Collected data |
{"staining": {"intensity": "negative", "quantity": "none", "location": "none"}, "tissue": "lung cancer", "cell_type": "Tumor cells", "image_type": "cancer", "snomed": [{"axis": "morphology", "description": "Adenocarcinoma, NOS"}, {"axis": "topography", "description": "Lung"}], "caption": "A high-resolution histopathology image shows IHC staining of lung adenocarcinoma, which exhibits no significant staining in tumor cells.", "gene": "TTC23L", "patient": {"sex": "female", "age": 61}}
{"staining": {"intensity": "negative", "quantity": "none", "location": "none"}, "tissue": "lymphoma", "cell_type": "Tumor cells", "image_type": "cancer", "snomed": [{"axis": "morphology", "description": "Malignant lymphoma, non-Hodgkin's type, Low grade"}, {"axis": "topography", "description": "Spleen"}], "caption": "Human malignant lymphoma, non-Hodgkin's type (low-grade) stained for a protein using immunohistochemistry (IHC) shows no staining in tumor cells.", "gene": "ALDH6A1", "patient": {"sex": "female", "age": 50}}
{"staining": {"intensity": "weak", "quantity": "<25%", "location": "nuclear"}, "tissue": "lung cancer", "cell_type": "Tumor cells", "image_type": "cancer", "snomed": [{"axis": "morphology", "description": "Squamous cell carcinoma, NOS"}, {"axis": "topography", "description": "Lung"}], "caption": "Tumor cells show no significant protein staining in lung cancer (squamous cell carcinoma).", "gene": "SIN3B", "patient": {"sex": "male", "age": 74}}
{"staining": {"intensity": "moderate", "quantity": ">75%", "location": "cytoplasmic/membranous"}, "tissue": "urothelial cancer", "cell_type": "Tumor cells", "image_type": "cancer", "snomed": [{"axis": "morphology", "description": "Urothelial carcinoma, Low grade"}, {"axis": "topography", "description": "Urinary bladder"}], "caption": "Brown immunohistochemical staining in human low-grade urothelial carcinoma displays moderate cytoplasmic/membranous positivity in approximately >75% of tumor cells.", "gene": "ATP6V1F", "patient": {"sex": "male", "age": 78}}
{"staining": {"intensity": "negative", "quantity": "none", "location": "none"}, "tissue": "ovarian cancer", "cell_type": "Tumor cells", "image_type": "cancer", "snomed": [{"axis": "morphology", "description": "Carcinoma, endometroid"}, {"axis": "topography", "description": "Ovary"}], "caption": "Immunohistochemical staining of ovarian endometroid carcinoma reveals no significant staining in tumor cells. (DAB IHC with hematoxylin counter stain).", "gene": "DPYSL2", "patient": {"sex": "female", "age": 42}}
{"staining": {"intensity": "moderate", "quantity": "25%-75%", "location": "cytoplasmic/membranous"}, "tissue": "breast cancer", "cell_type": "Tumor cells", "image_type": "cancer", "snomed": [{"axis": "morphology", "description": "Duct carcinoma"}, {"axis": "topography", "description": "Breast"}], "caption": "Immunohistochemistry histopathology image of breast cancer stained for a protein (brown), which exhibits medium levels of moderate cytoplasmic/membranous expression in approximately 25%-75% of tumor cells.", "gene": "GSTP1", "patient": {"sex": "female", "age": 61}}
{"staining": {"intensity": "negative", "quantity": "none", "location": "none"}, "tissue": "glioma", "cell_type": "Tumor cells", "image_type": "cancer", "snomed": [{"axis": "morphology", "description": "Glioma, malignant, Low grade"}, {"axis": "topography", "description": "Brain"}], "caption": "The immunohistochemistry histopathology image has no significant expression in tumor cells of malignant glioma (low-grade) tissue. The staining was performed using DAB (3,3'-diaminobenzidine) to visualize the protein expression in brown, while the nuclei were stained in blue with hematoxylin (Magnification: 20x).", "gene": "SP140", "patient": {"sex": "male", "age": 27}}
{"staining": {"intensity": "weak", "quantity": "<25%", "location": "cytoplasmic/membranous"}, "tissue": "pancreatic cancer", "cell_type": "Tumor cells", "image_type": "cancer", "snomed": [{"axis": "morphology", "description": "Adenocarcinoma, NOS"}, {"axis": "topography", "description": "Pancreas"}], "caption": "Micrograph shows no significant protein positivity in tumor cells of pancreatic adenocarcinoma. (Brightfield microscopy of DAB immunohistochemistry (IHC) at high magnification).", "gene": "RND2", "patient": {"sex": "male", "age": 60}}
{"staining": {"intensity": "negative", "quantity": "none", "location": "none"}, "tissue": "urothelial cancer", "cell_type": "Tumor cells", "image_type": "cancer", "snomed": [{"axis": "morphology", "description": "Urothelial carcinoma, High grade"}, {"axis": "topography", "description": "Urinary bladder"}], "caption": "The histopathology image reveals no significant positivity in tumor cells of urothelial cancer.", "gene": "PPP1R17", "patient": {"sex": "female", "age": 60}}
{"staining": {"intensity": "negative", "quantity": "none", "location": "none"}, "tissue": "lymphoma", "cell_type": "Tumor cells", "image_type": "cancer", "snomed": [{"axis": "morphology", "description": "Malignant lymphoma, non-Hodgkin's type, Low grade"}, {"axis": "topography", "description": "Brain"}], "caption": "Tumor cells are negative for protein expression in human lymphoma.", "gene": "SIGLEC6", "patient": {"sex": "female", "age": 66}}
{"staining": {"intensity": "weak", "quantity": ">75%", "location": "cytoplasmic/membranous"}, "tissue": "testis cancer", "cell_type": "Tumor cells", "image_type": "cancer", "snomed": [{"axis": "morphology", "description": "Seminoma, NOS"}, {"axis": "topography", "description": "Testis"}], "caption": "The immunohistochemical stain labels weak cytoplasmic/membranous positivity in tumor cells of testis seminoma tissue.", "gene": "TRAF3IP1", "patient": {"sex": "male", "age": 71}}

Your instructions | Copy each line in the entries above where "Urinary" turns up.

Response area |
{"staining": {"intensity": "moderate", "quantity": ">75%", "location": "cytoplasmic/membranous"}, "tissue": "urothelial cancer", "cell_type": "Tumor cells", "image_type": "cancer", "snomed": [{"axis": "morphology", "description": "Urothelial carcinoma, Low grade"}, {"axis": "topography", "description": "Urinary bladder"}], "caption": "Brown immunohistochemical staining in human low-grade urothelial carcinoma displays moderate cytoplasmic/membranous positivity in approximately >75% of tumor cells.", "gene": "ATP6V1F", "patient": {"sex": "male", "age": 78}}
{"staining": {"intensity": "negative", "quantity": "none", "location": "none"}, "tissue": "urothelial cancer", "cell_type": "Tumor cells", "image_type": "cancer", "snomed": [{"axis": "morphology", "description": "Urothelial carcinoma, High grade"}, {"axis": "topography", "description": "Urinary bladder"}], "caption": "The histopathology image reveals no significant positivity in tumor cells of urothelial cancer.", "gene": "PPP1R17", "patient": {"sex": "female", "age": 60}}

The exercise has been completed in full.